▶ _Assignment_
Copy each line of all the records below word for word, keeping the same order and line breaks.

----------------------------------------

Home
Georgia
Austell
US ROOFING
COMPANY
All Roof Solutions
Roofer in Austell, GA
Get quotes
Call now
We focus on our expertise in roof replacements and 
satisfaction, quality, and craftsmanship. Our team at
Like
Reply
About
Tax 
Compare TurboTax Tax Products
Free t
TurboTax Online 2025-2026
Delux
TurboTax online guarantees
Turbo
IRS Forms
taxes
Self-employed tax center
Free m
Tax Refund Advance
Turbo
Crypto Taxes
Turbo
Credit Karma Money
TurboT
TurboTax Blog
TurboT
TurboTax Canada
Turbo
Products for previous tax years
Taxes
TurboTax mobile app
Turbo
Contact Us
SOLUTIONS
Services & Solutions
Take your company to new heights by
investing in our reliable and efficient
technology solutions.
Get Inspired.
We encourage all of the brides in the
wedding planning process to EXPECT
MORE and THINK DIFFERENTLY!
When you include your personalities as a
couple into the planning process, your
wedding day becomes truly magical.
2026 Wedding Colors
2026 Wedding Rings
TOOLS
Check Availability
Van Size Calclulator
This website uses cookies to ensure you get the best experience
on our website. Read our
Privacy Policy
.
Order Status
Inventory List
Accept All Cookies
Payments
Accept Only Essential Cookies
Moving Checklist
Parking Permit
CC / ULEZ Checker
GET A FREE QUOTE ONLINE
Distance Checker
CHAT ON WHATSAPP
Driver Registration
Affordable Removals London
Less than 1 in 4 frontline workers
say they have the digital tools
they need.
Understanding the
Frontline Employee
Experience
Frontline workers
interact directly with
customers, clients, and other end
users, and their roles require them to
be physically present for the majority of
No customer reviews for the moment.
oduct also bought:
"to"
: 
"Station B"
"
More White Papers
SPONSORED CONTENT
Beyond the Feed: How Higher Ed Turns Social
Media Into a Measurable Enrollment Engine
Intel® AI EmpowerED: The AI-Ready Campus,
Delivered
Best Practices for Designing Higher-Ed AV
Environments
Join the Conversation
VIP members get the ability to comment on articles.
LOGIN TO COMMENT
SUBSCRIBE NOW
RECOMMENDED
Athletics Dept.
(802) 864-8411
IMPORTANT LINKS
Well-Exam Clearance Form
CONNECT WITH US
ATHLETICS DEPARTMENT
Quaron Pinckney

----------------------------------------

▶ _Result_
Home
Georgia
Austell
US ROOFING
COMPANY
All Roof Solutions
Roofer in Austell, GA
Get quotes
Call now
We focus on our expertise in roof replacements and 
satisfaction, quality, and craftsmanship. Our team at
Like
Reply
About
Tax 
Compare TurboTax Tax Products
Free t
TurboTax Online 2025-2026
Delux
TurboTax online guarantees
Turbo
IRS Forms
taxes
Self-employed tax center
Free m
Tax Refund Advance
Turbo
Crypto Taxes
Turbo
Credit Karma Money
TurboT
TurboTax Blog
TurboT
TurboTax Canada
Turbo
Products for previous tax years
Taxes
TurboTax mobile app
Turbo
Contact Us
SOLUTIONS
Services & Solutions
Take your company to new heights by
investing in our reliable and efficient
technology solutions.
Get Inspired.
We encourage all of the brides in the
wedding planning process to EXPECT
MORE and THINK DIFFERENTLY!
When you include your personalities as a
couple into the planning process, your
wedding day becomes truly magical.
2026 Wedding Colors
2026 Wedding Rings
TOOLS
Check Availability
Van Size Calclulator
This website uses cookies to ensure you get the best experience
on our website. Read our
Privacy Policy
.
Order Status
Inventory List
Accept All Cookies
Payments
Accept Only Essential Cookies
Moving Checklist
Parking Permit
CC / ULEZ Checker
GET A FREE QUOTE ONLINE
Distance Checker
CHAT ON WHATSAPP
Driver Registration
Affordable Removals London
Less than 1 in 4 frontline workers
say they have the digital tools
they need.
Understanding the
Frontline Employee
Experience
Frontline workers
interact directly with
customers, clients, and other end
users, and their roles require them to
be physically present for the majority of
No customer reviews for the moment.
oduct also bought:
"to"
: 
"Station B"
"
More White Papers
SPONSORED CONTENT
Beyond the Feed: How Higher Ed Turns Social
Media Into a Measurable Enrollment Engine
Intel® AI EmpowerED: The AI-Ready Campus,
Delivered
Best Practices for Designing Higher-Ed AV
Environments
Join the Conversation
VIP members get the ability to comment on articles.
LOGIN TO COMMENT
SUBSCRIBE NOW
RECOMMENDED
Athletics Dept.
(802) 864-8411
IMPORTANT LINKS
Well-Exam Clearance Form
CONNECT WITH US
ATHLETICS DEPARTMENT
Quaron Pinckney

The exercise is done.